Enfin, une synergie est à rechercher dans la relation
entre les systèmes productifs et de formation afin de diminuer en aval
le risque de chômage, d'améliorer l'insertion des jeunes et de
développer en amont les compétences, les valeurs, et les
comportements nécessaires à la professionnalisation de la
main-d'oeuvre et à l'émergence d'une culture pouvant être
à la base de la modernisation du secteur de l'hôtellerie et
à l'amélioration de son rôle dans un processus de
développement durable. Cette synergie ne peut se réaliser dans
les faits qu'à travers un mariage fécond entre les deux
systèmes précités, faisant d'eux des espaces de
développement de compétences complémentaires.
Il va sans dire que cet objectif ne pourra être
réalisé que :
- Dans le cadre d'une politique d'ensemble, cohérente
et homogène, et d'un partenariat « engagé »
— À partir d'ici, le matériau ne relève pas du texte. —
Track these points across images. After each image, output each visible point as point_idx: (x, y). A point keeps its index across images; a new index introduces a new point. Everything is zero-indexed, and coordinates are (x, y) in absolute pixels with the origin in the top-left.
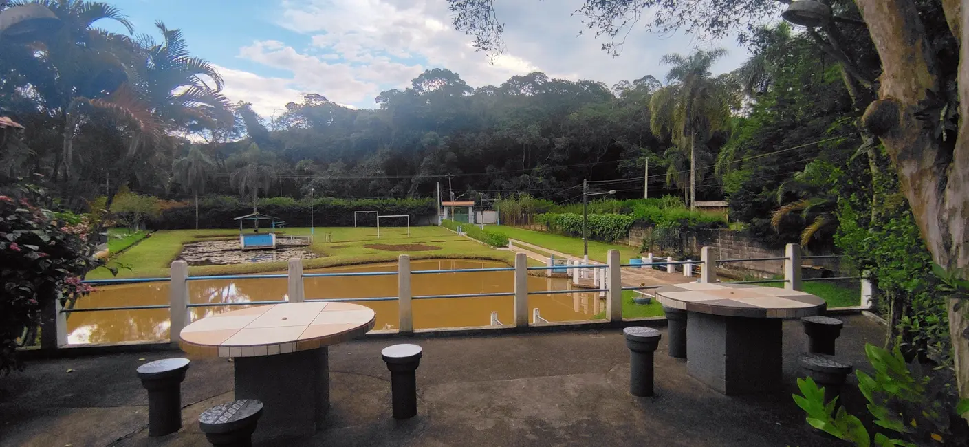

entre les différents milieux intéressés de près ou
de loin par la professionnalisation de l'activité hôtelière
(entreprises, pouvoirs publics, association professionnelles, système de
formation) ;
- Par la volonté entrepreneuriale d'intégrer la
variable emploi-ressources humaines et formation dans le système de
décision, et donc dans la stratégie globale des entreprises du
secteur, cette volonté permettrait de dégager les compromis et
les équilibres les plus satisfaisants pour promouvoir la performance
globale (des entreprises) et individuelle (des salariés), l'adaptation
de leur main-d'oeuvre et l'amélioration de leur
compétitivité ;
- Par le déploiement d'un effort de prospection et
d'anticipation sur les besoins en personnel qualifié, sur la structure
et le contenu des emplois de l'hôtellerie afin de prévoir, avec
toute l'efficience qui s'impose, les moyens de régulation et
d'adaptation des ressources humaines, tant à leur entrée du
système de formation qu'à leur utilisation par les entreprises du
secteur (recrutement, formation, reconversion...). Cet effort devrait inciter
les pouvoirs publics à mettre en place un observatoire pour l'emploi en
hôtellerie. Cet instrument serait une base fondamentale d'intervention en
matière de politique de l'emploi à travers l'observation des
situations de travail dans le secteur, la construction d'une banque de
données, la mise au point et la diffusion des méthodes d'analyses
des emplois dans leur évolution, la mise en oeuvre d'un
répertoire des emplois-types de l'hôtellerie. Il permettrait,
à travers les prévisions et l'analyse du marché du travail
en hôtellerie, de prévenir, de diminuer les risques, les
conséquences de l'inadaptation à la fois quantitative et
qualitative entre la demande et l'offre d'emplois.
Les efforts à déployer pour industrialiser
l'hôtellerie, amorcer une veille à la fois technologique et
économique, développer les compétences et
professionnaliser les métiers du secteur, sont considérables.
Peut-on espérer que les exigences de professionnalisation et de la
montée en compétence rencontrent les aspirations de
développement de l'employabilité et de carrière du
personnel hôtelier ? Faisant, également, en sorte que la
stratégie et les objectifs de la vision 2020 soient les plus harmonieux
possibles, où le secteur puisse trouver la voie du professionnalisme et
où les jeunes lauréats du système de formation touristique
et hôtelière puissent utiliser aux mieux leurs compétences
en bénéficiant des meilleures orientations et des formations les
plus adaptées. Notons que si les dysfonctionnements persistent
(insuffisance de l'encadrement du secteur, pénurie de main-d'oeuvre
qualifiée, hypertrophie du personnel sans qualification, absence de
formation continue, inadaptation de la formation initiale, bas salaire,
mauvaise image du secteur sur le marché du travail), il en
résultera des retards de plus en plus préjudiciables non
seulement au décollage d'une industrie hôtelière au Maroc,
mais aussi au développement socio-économique du pays. L'avenir du
secteur est dès lors suspendu à sa capacité d'innovation
économique, certes mais managériale et sociale. C'est là
où résident les fondements de l'éclosion d'une
stratégie gagnante. L'objectif est quasi-exponentielle, mais surtout de
bâtir le socle d'un développement humain durable.